EDITORIAL - Cash transactions

In the age of electronic financial transactions, there are Filipinos who remain attached to cash. They carry real money around with them, by the bundle. And they seem aware that there could be something irregular about having large piles of cash on hand, because they don’t declare the actual amount in their possession to foreign authorities.

You’d think Filipinos would have learned from the family of retired military comptroller Carlos Garcia. The two-star general was indicted for plunder after two of his sons were ap-prehended at the San Francisco airport in 2003 for failing to declare $100,000 in their possession. Garcia’s wife Clarita, in a handwritten statement submitted to US immigration and customs authorities to save her sons, explained that her husband earned more than the average Philippine soldier because of the perks that go with being a comptroller.

Five years later, eight ranking officials of the Philippine National Police led by comptroller Eliseo de la Paz, along with several spouses of top PNP officers, were held at the Moscow International Airport for failure to declare 105,000 euros in their possession. The group was leaving Moscow after attending the International Police Conference. The officials now face graft charges in Manila.

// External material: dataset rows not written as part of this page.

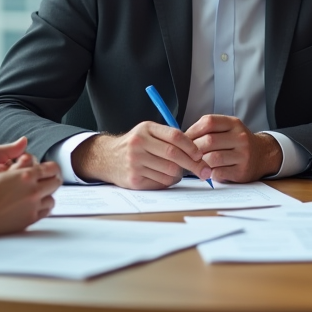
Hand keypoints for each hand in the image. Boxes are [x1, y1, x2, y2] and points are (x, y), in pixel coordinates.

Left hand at [0, 137, 32, 195]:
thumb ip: (10, 148)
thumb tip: (25, 139)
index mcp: (16, 162)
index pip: (32, 161)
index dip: (26, 162)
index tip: (15, 161)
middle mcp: (18, 175)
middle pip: (31, 173)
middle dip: (16, 171)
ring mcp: (14, 189)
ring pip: (25, 185)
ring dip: (11, 181)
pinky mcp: (10, 200)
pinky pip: (18, 197)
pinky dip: (8, 193)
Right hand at [0, 160, 60, 235]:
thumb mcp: (2, 173)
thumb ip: (19, 167)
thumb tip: (28, 159)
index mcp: (26, 175)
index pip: (52, 168)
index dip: (53, 169)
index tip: (51, 171)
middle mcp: (33, 190)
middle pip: (56, 183)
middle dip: (52, 181)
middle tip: (48, 182)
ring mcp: (33, 206)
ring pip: (52, 199)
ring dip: (47, 196)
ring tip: (39, 196)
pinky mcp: (30, 219)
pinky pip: (44, 213)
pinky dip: (42, 209)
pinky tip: (35, 207)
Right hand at [71, 122, 211, 188]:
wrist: (107, 158)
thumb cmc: (135, 145)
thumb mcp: (148, 132)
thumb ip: (168, 138)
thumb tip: (198, 152)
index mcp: (146, 129)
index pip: (175, 136)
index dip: (191, 146)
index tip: (201, 155)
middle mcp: (139, 144)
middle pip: (174, 155)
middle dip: (193, 164)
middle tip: (204, 170)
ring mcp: (135, 162)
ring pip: (169, 171)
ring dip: (179, 174)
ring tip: (177, 172)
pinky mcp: (134, 179)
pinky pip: (161, 183)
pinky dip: (168, 181)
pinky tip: (164, 176)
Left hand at [185, 114, 282, 182]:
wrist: (262, 156)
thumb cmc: (237, 142)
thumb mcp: (228, 129)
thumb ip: (209, 130)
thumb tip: (182, 138)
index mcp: (234, 123)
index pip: (209, 122)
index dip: (192, 131)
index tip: (184, 139)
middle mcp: (240, 137)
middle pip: (208, 141)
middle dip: (193, 149)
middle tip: (186, 154)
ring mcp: (243, 155)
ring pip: (213, 158)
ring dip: (200, 162)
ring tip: (195, 163)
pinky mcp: (241, 171)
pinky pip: (218, 172)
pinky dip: (209, 173)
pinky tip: (207, 171)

In the latest scandal, the wife of a Philippine senator is wearing an electronic monitoring ankle bracelet after her arrest last month at the Las Vegas airport in Nevada. Marissa Lapid, wife of Sen. Lito Lapid, reportedly declared only $10,000 in cash upon entry in the US but omitted declaring $40,000 more in her possession when she flew to Las Vegas on Nov. 27 last year. She reportedly told US authorities that the money was for a house payment, but her husband the senator said in the Philippines that the money was for her medical treatment. How often she has traveled with $50,000 in cash may not be known. But if found guilty of dollar smuggling in the US, she could be sentenced to five years in prison.

Individuals attached to cash could learn lessons from this latest incident, but old habits can be hard to break. Cash may be cumbersome to carry, but it is still preferred particularly by those who don’t like leaving a money trail.